Per il cristiano «nella luce della Risurrezione del Signore, che non abbandona nessuno di coloro che il Padre gli ha affidato, noi possiamo togliere alla morte il suo ”pungiglione”, come diceva l’apostolo Paolo; possiamo impedirle di avvelenarci la vita, di rendere vani i nostri affetti, di farci cadere nel vuoto più buio». Nella fede cristiana «possiamo consolarci l’un l’altro, sapendo che il Signore ha vinto la morte una volta per tutte. I nostri cari non sono scomparsi nel buio del nulla: la speranza ci assicura che essi sono nelle mani buone e forti di Dio». Lo sperimentiamo tante volte: il lutto cristianamente vissuto può perfino rafforzare una famiglia. Inoltre - e qui Francesco cita Benedetto XVI - «ci protegge dalla visione nichilista della morte, come pure dalle false consolazioni del mondo, così che la verità cristiana ”non rischi di mischiarsi con mitologie di vario genere, cedendo ai riti della superstizione, antica o moderna”». Non si tratta di rifiutare stoicamente il lutto e il pianto. «Non si deve negare il diritto al pianto, dobbiamo piangere nel lutto!». 

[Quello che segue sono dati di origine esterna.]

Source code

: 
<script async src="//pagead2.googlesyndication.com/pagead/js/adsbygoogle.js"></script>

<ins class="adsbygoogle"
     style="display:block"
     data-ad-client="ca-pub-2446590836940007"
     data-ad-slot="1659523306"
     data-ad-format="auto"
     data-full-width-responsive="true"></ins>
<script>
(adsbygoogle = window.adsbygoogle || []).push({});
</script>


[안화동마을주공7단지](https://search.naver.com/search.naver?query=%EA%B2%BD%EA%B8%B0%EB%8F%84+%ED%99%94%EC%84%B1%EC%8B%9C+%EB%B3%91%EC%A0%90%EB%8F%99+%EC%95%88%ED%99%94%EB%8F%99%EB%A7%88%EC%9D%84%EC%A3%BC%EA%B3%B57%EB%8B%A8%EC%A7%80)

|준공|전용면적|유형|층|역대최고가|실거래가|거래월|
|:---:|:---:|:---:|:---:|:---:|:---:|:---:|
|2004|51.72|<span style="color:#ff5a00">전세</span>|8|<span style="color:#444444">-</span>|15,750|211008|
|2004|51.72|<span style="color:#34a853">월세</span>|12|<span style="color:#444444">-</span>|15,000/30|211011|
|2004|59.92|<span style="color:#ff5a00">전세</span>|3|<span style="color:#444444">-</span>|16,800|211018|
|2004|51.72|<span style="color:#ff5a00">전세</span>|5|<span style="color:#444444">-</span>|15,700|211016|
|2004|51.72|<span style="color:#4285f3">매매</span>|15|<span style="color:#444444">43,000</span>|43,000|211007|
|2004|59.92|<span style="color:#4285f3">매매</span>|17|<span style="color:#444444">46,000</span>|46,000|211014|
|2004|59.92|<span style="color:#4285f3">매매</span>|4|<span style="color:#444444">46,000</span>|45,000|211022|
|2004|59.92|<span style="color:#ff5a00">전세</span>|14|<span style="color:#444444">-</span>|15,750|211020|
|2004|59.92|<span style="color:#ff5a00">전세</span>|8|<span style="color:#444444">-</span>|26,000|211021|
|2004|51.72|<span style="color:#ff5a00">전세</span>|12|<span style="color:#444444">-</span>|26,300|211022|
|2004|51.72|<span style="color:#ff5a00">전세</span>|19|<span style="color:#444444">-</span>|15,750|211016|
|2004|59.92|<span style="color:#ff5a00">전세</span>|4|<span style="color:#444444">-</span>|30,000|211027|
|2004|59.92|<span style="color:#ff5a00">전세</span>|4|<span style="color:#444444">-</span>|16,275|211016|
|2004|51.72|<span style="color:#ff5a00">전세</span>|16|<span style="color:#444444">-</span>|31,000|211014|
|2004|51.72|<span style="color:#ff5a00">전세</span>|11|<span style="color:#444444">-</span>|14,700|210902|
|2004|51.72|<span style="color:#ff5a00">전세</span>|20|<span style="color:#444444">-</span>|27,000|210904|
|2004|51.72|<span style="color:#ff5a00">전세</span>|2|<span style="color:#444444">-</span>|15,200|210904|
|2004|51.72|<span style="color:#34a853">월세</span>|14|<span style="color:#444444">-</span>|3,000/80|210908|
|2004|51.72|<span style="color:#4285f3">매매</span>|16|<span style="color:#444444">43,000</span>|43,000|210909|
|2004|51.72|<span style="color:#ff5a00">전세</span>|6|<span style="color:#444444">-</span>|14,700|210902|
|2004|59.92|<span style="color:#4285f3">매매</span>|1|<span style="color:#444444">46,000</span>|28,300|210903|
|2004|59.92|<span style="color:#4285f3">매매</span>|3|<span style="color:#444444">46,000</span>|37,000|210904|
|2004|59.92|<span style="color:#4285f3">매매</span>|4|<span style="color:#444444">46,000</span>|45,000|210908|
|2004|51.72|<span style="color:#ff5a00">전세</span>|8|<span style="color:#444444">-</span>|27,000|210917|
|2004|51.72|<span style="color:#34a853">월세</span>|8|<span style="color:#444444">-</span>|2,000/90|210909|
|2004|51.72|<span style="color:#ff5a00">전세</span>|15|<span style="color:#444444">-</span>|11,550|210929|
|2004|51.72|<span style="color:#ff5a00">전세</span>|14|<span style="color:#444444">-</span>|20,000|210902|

Anche Gesù ha pianto. «Possiamo piuttosto attingere dalla testimonianza semplice e forte di tante famiglie che hanno saputo cogliere, nel durissimo passaggio della morte, anche il sicuro passaggio del Signore, crocifisso e risorto, con la sua irrevocabile promessa di risurrezione dei morti. Il lavoro dell’amore di Dio è più forte del lavoro della morte». «È di quell’amore, è proprio di quell’amore», ha concluso Francesco, «che dobbiamo farci “complici” operosi, con la nostra fede! E ricordiamo quel gesto di Gesù: ‘”E Gesù lo restituì a sua madre”, così farà con tutti i nostri cari e con noi quando ci incontreremo, quando la morte sarà definitivamente sconfitta in noi. Lei è sconfitta dalla Croce di Gesù. Gesù ci restituirà in famiglia a tutti».